Tuesday, November 10, 2015

A Story Worth Telling

I've haven't shared this before, but I'm writing a play called "Hair Like the Sun." It's set to premiere next year at the Texas Repertory Theater. This play is a labor of love, and I'm proud to be a part of it. The reason I haven't mentioned it before, though, is because talking about it makes it real. Suddenly I'm not just noodling around in my workshop, tinkering with a hypothetical script for a hypothetical play. Now I have to face the fact that this is happening.

This project is listed on a website. It has a date. It's been printed on flyers and mailed to people. This is a real thing that has a real date with real people who are investing real money. Already this is generating real buzz which means a real audience will fill a real theater to fill real seats. And for me, this is real scary.

When this project was just a fanciful idea, a "what if" scenario, there was very little consequence for failure. It was a small project known only to a handful of people. If it didn't work in those initial stages, we could have always told ourselves that it would have been wildly successful if not for events that weren't our fault. But then the unthinkable happened. We got a green light to actually produce this play. 


Now if this fails, it's on us. And don't think that I won't take the majority of the blame, because I'm a writer. When I don't think I'm God's gift to the literary world I know in my heart that everything I've ever written is awful. (If' you're a writer or any kind of artist you understand.) This means that the pressure has been turned to eleven, and I realize that everyone is counting on me to turn in a great script. Suddenly what I'm writing really matters, and I'm both in awe of this opportunity and terrified of my responsibility. 

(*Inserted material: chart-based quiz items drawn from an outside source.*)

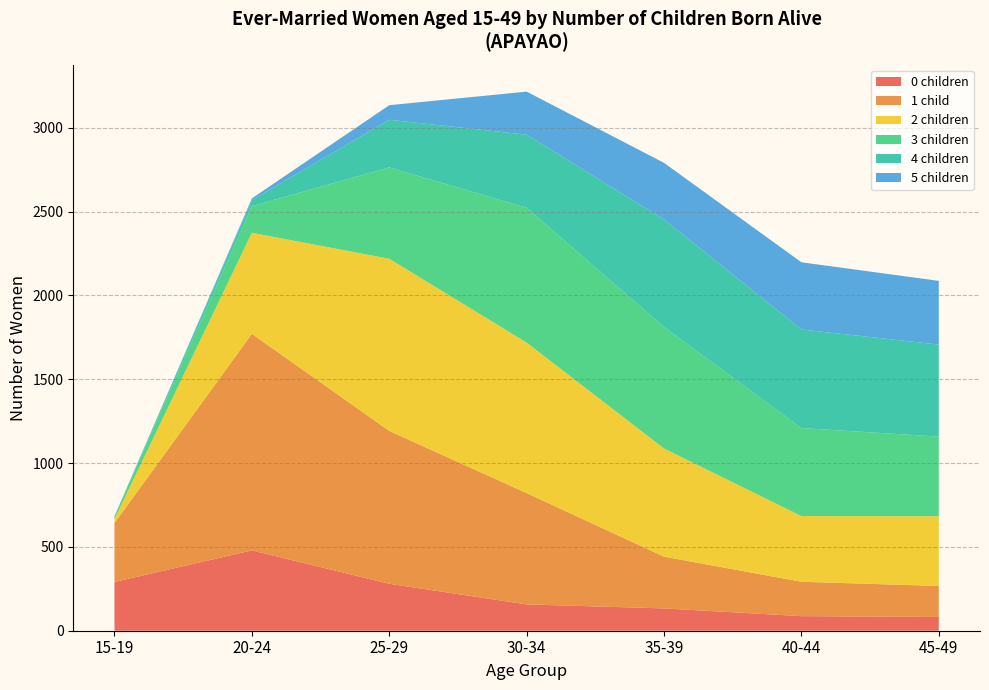

Reading left to right, what are all the values shown in this chart?

0 children: 291	479	280	157	133	87	82
1 child: 351	1292	912	664	309	205	185
2 children: 25	603	1027	898	645	392	416
3 children: 16	159	545	804	725	525	475
4 children: 0	36	284	436	641	588	549
5 children: 0	10	87	257	338	401	380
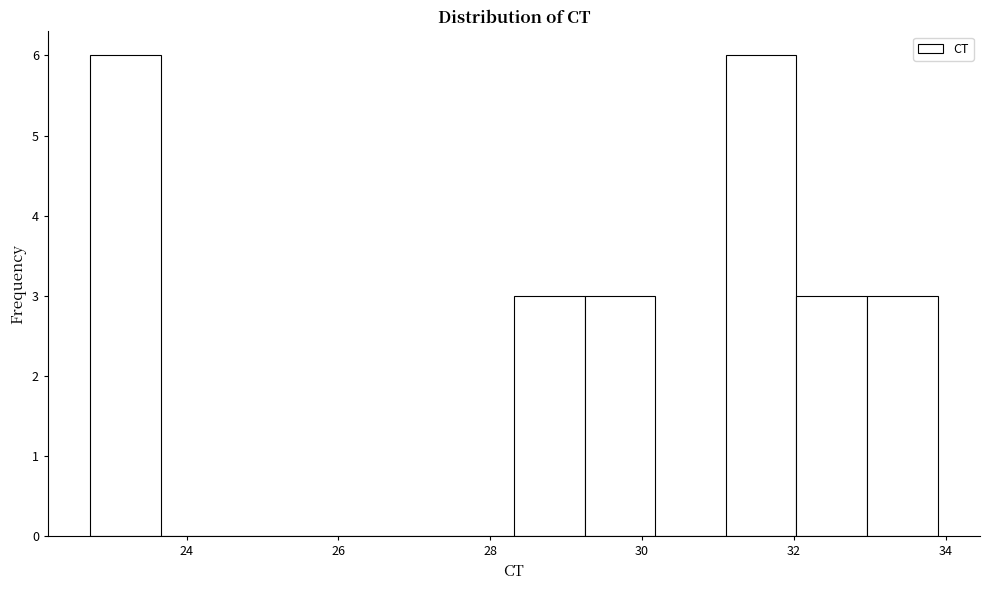

Reading left to right, transcribe this chart: for each bar, give the range it covers on the x-axis and its height. Neither the bar edges nor the heights are printed on the chart, so give them approximately, as read against the axes.

22.8 to 23.6: 6
23.6 to 24.6: 0
24.6 to 25.6: 0
25.6 to 26.4: 0
26.4 to 27.4: 0
27.4 to 28.4: 0
28.4 to 29.2: 3
29.2 to 30.2: 3
30.2 to 31.2: 0
31.2 to 32.0: 6
32.0 to 33.0: 3
33.0 to 33.8: 3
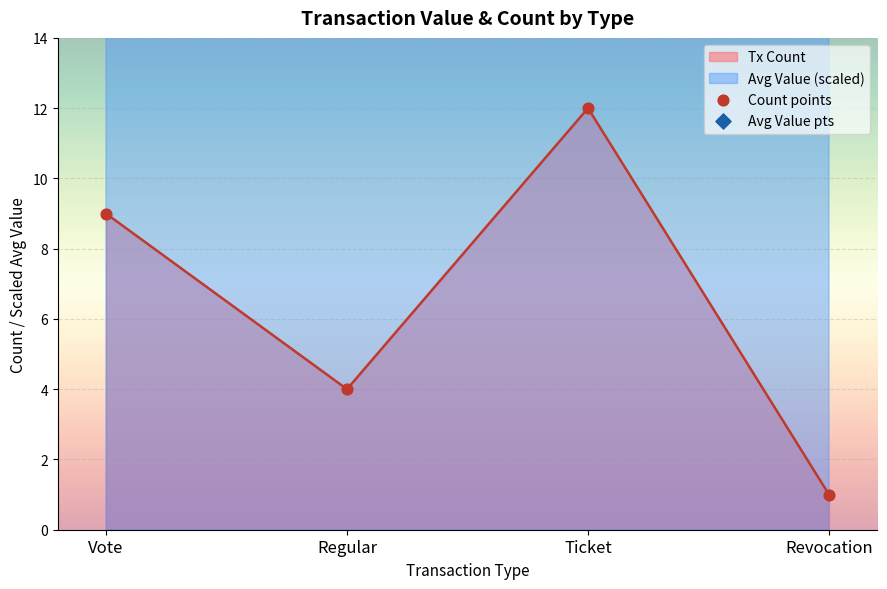

Which series has the widest spread of Y values?

Avg Value pts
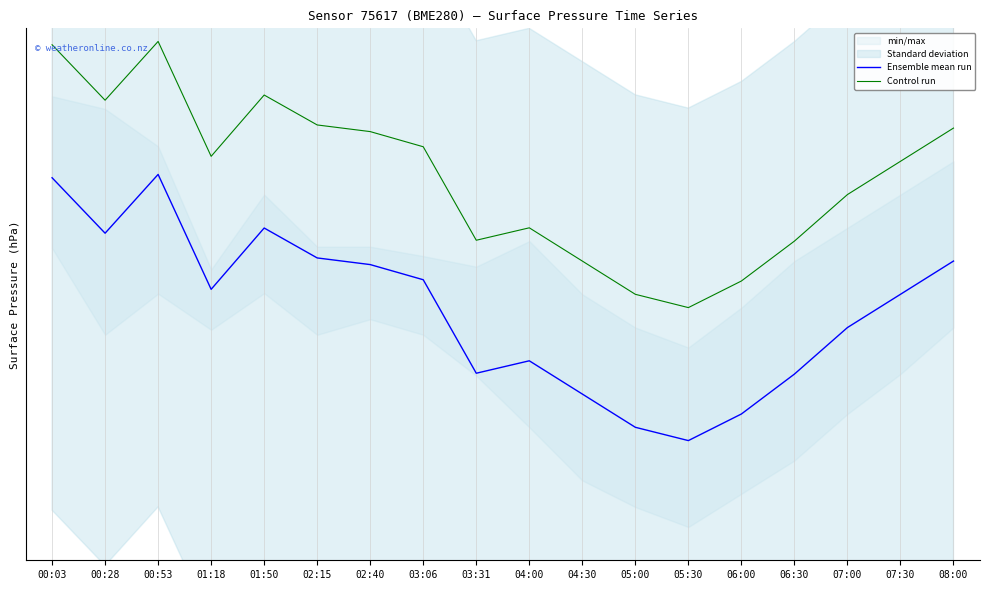

List the series in order of their peak value, highest first.

Control run, Ensemble mean run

Actors will spend weeks learning lines I've written. People will construct sets, make costumes, find or build props, all because I wrote it. I guarantee this isn't an ego trip, it's me telling you why I'm on the verge of curling up into a ball of insecurity and vowing to never again to put myself under this kind of pressure. All these people are counting on me, and I'm terrified I've let them down.

So why am I putting myself in this position? After all, I could just have easily have passed on this opportunity and used this time to put a dent in my video game backlog. There are a lot less stressful ways to live my life. Instead, I didn't hesitate to get myself mixed up in a project that's occupied me for years. Why?

Because this is a story worth telling.

That's the reason. I have the opportunity to tell a story about an amazing woman whom everyone should know. Her name was Ruth Mix, and when she was a teenager she spent three years in a Japanese Internment camp called Gila River. She didn't have to; she and her mother were among the few Caucasian volunteers who went there to help the unjustly imprisoned Japanese Americans held there. (Her mother, Frida Mix, had marched for women's suffrage and even been arrested for it. She wasn't about to not become involved.)

Not only did Ruth work as a nurse, she also smuggled in supplies to the prisoners. This smuggling wasn't just food and toiletries, either. She smuggled in things like camera film, which would have gotten her arrested for treason had she been caught. The film was so the people there could take pictures, so that no one could deny that we did this, which is why Gila River was the most photographed of the camps.

Can you imagine finding yourself thrust into a situation like that? Not only did she give up everything to live at the camp, she was also despised herself for being sympathetic to the imprisoned Japanese Americans. She became an outcast and was viewed as a traitor during wartime. Imagine going through all that, but as a teenager. 

Ruth's daughter Claire Mix filmed a documentary and wrote a book about all this. That's how I got involved. Through a Kevin Bacon-esque friend-of-a-friend type situation, I was asked to turn Ruth's story into a play. I count myself privileged to have been able to speak with and work with Claire Mix before her tragic passing. (Ruth had already died several years prior.) After she died, I was, and still am, determined to complete this final project.

Again, I never met Ruth, I only knew Claire for a short time, yet this story has become my story to tell. My name is on the poster and in the playbill. Why am I so involved when I have no personal stake in it? Why am I stressing myself out so much I fear my hair will fall out in clumps? Because this is a story worth telling, and that's what writers do. We tell stories with telling.

That's why I will see this through. Many writers spend years searching for a story worth telling. I've found one, and I'm telling it. I know that over the next few months I will go back and forth between ecstatic joy and paralyzing insecurity. I will feel blessed to be a part of it and curse the people who roped me into it. I will both love and hate my script. That's my cross to bear as a writer and I'll gladly bear it. 

Because this is a story worth telling.